The Barclays Premier League is growing in popularity in the United States, despite being a soccer league, which is a sport many Americans scoff at or have no desire to watch. But even if you are one of the growing minority of Americans who love “the beautiful game” from England, you still might not know much about Swansea City.
The Swans, as they’re otherwise known, hail from Wales, and have followed a fantastic path to their status as defending League Cup champions and middle of the road finishers in one of the toughest leagues in Europe, despite one of the smallest wage bills in the league. According to the Guardian, they paid their players three to six times fewer than their biggest competitors in 2011-2012, yet finished in the middle of the pack over a grueling 38 match season.
A decade ago, Swansea City was on the verge of dropping out of the professional leagues in England, and established a new identity before rising up the leagues and up the standings before reaching the top of the top, and finding themselves on the same field as Arsenal, Chelsea, and Manchester City every week. Their new identity focused on a fluid, creative gameplan which featured lots of short passing and interchanging positions with players allowed to roam about and get into good positions to help their team, while still managing to maintain a good defensive posture.
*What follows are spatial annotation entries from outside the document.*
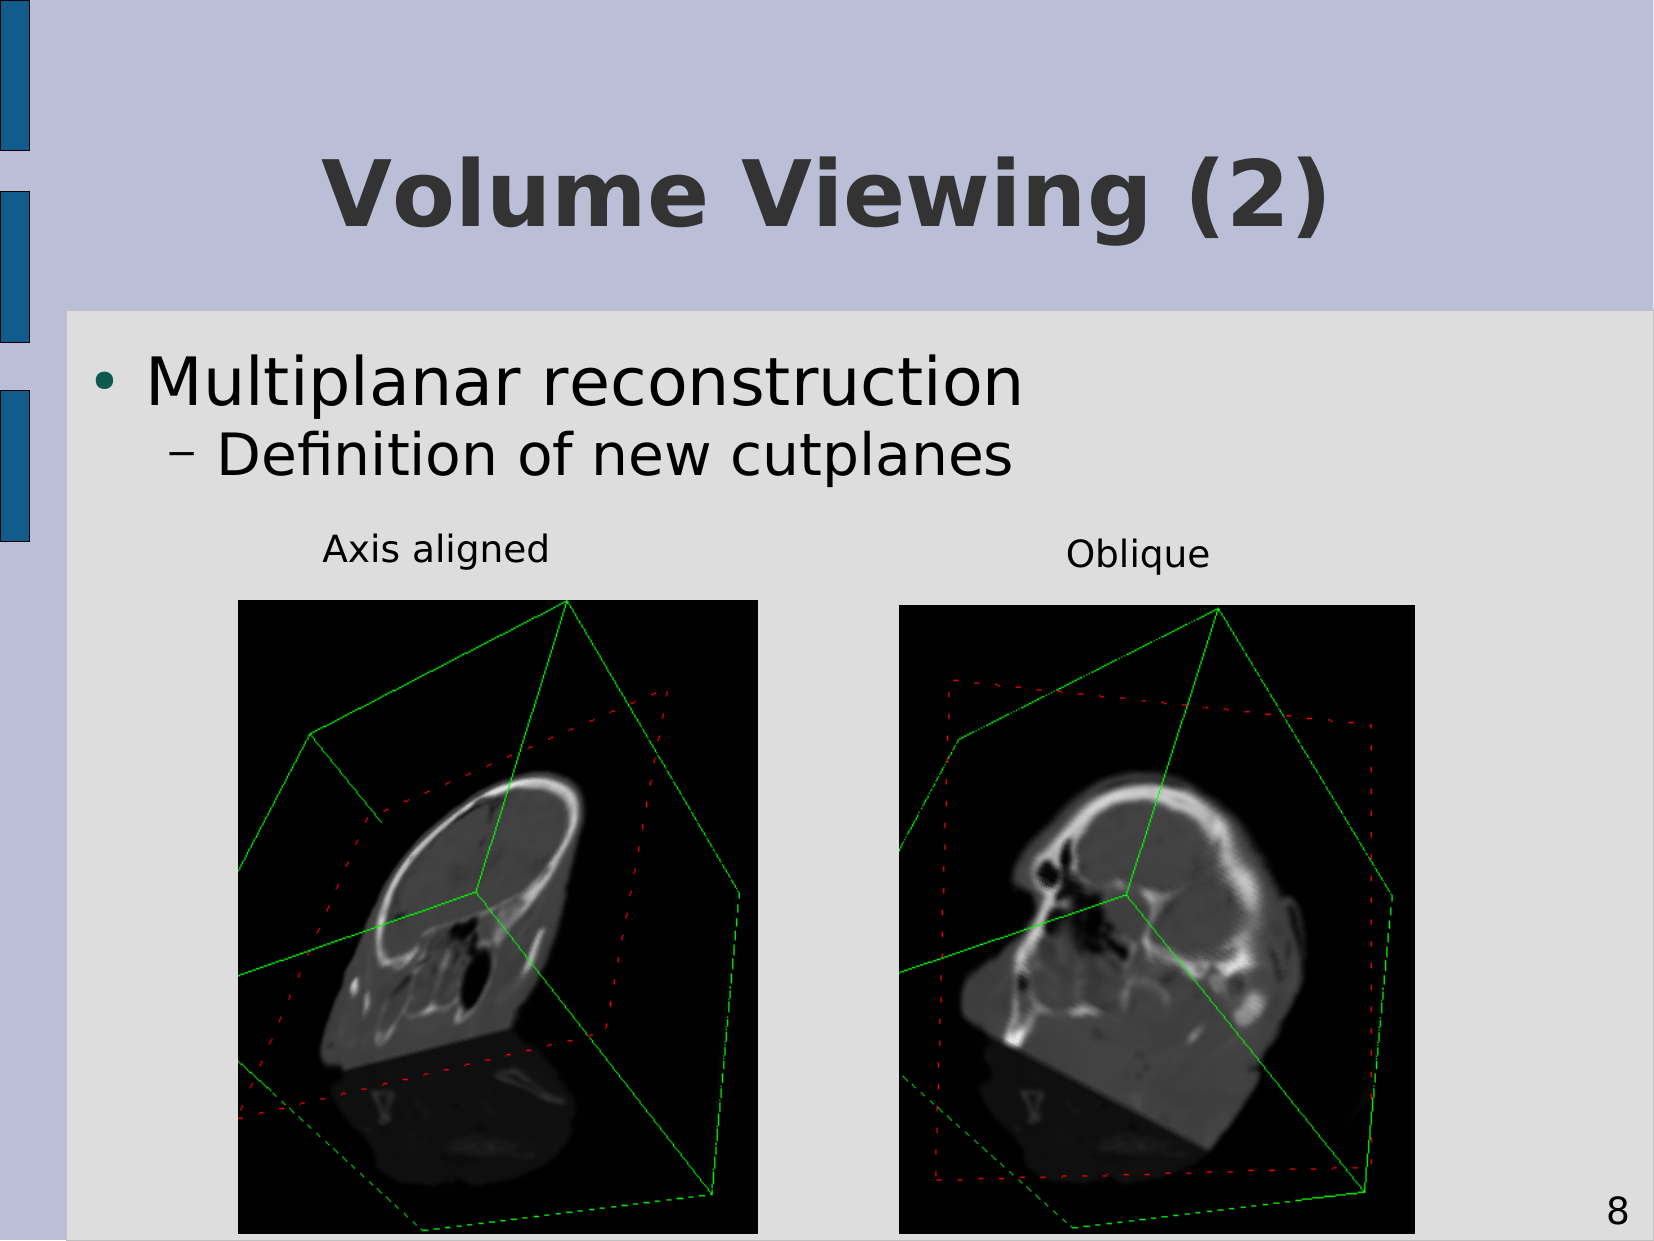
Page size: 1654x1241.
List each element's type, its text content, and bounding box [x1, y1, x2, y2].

title Volume Viewing (2) [121, 91, 1534, 299]
text_box Axis aligned [307, 520, 665, 603]
picture [899, 605, 1415, 1234]
picture [238, 600, 758, 1234]
text_box Oblique [1051, 525, 1291, 607]
list Multiplanar reconstruction Definition of new cutplanes [75, 343, 1201, 563]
When the Buccaneers brought in Greg Schiano, they did so to attempt to develop their own new identity after an abysmal season under former coach Raheem Morris. Morris allowed the team to get away from him, and lost total control over a team lacking in talent.
So Schiano was brought in to institute a new era of Buccaneer football with stricter management and tougher leadership. And through his first year and a game, it appeared from the outside that Schiano was doing his job well in that regard.
But an article from Scott Reynolds of Pewter Report on Monday shed some light on the shortcomings of Schiano’s management style, including an apparent mismanagement of basic scheduling procedures every week.
Reynolds also indicates that he believes the way the team micromanages his quarterback has led to failure. Here’s a quote from the article:
It’s amazing how Freeman used to be a 62-percent passer before all the micromanaging started last year.
Wear a knee brace. Don’t scramble. Only throw to this receiver. Do this. Don’t do that.
That’s one of the key differences between the Buccaneers and Swansea City. Swansea City established an identity of creative freedom, allowing players who are truly the best at what they do to roam free and make plays against allegedly superior opponents. Professional athletes are a rare blend of natural ability, fantastic knowledge and awareness about their sport, and years and years of hard work and training. Why put them in a box?
You can argue that this strategy has worked in the past, as Bill Belichick and Tom Coughlin have both won Super Bowls using what seems to be a largely micromanaging style.
But there comes a point where trying to force the best athletes in the world into a specific role they’re not particularly well suited for is counterproductive.
Josh Freeman was known as a slightly mobile quarterback with a strong arm and a work-in-progress accuracy and NFL IQ in his early years, and as Reynolds mentioned, he’s been relegated to a pocket passer who stands in and takes sacks rather than following his instinctual desire to move his feet, cut the field in half, and make great throws on the run.
But over in Wales, Swansea City features formerly unheralded striker Michu who is allowed to roam all over the field, and it turned a bargain signing into one of the top goal scorers in the best soccer league in the world last year.
The Buccaneers’ defensive line seems ripe with talent, but can’t generate pressure on the quarterback thanks to stunts and blitzes that draw the ire of fans and experts in the media.
Swansea City have a line of defenders you don’t know the names of, but they band together to prevent goals in a loaded division of talented players, and also to get the ball moving forward and to create attacks.
The Buccaneers have too much talent to be managed by someone who can’t put that talent to good use. So if the Buccaneers fail to succeed this season with the fantastic roster assembled by Mark Dominik, it’s clear that there needs to be a sweeping change in leadership on the sidelines.
Because if a team that isn’t even from England can bring a batch of low-budget players into England’s biggest league and find success by allowing players to be creative and live up to their immense talent, the Buccaneers should be able to do the same with their athletic quarterback, hard-working running back, terrific receivers, dominant defensive tackle, hard-nosed linebackers, and lock-down defensive backs.
And if Schiano truly can’t handle the basic managing of schedules and things of that nature, change should come sooner than later. You have to practice what you preach, and that locker room will get away from Schiano in a hurry if he can’t get his act together and get his own toes on the line.